Brief: Where a line of the data holds the word "Наборы", copy that line.

——————————

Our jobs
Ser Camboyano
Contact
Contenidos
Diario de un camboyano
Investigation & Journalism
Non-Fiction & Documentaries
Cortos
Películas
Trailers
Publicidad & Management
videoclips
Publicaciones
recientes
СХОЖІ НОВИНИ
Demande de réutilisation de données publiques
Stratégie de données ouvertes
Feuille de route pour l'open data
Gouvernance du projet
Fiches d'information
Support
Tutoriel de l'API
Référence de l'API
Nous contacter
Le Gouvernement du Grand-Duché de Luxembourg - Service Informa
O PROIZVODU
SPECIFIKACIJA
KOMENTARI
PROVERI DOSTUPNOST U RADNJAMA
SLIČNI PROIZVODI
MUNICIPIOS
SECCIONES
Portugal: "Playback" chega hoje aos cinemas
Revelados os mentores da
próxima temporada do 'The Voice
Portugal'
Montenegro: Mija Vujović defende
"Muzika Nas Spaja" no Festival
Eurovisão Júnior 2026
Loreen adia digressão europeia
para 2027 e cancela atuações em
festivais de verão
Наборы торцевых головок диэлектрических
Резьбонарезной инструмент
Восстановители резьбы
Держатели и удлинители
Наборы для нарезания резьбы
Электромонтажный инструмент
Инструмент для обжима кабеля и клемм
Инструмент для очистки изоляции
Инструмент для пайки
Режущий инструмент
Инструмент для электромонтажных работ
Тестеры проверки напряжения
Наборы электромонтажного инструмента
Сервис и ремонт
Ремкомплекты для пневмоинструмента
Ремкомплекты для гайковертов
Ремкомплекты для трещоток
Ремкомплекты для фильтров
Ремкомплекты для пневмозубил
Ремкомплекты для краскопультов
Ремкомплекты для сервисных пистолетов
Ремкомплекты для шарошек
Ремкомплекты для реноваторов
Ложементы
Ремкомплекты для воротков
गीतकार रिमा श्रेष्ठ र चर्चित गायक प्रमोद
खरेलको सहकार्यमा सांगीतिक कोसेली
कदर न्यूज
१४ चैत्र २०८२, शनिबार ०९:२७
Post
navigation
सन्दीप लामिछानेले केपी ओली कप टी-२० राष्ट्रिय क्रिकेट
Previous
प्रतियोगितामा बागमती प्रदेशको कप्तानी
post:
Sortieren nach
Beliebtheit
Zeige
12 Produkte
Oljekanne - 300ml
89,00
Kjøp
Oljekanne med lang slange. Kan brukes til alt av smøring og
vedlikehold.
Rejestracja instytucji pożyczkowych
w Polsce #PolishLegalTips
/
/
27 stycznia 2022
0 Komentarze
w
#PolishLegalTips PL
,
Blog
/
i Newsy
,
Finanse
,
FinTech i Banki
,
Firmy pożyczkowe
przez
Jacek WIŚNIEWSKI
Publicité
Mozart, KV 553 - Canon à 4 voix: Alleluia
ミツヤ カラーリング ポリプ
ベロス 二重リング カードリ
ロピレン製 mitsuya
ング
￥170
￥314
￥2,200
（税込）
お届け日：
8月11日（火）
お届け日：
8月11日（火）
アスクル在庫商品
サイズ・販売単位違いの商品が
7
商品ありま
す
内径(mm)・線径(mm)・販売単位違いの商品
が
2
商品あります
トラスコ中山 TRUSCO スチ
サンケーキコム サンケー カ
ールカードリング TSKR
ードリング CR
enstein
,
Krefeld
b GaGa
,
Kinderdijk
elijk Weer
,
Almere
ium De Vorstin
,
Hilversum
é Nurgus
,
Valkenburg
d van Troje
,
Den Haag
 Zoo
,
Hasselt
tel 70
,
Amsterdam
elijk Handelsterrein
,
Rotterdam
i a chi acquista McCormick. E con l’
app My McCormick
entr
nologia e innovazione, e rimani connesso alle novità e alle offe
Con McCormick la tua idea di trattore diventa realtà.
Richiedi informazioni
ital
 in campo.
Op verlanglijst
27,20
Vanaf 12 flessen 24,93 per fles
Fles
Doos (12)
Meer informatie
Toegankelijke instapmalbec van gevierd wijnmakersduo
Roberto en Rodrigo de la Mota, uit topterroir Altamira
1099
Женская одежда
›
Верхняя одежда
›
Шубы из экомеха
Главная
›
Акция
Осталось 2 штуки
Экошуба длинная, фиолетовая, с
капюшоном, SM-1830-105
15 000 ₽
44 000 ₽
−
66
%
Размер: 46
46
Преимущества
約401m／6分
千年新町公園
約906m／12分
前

——————————

Solved problem:
Наборы торцевых головок диэлектрических
Наборы для нарезания резьбы
Наборы электромонтажного инструмента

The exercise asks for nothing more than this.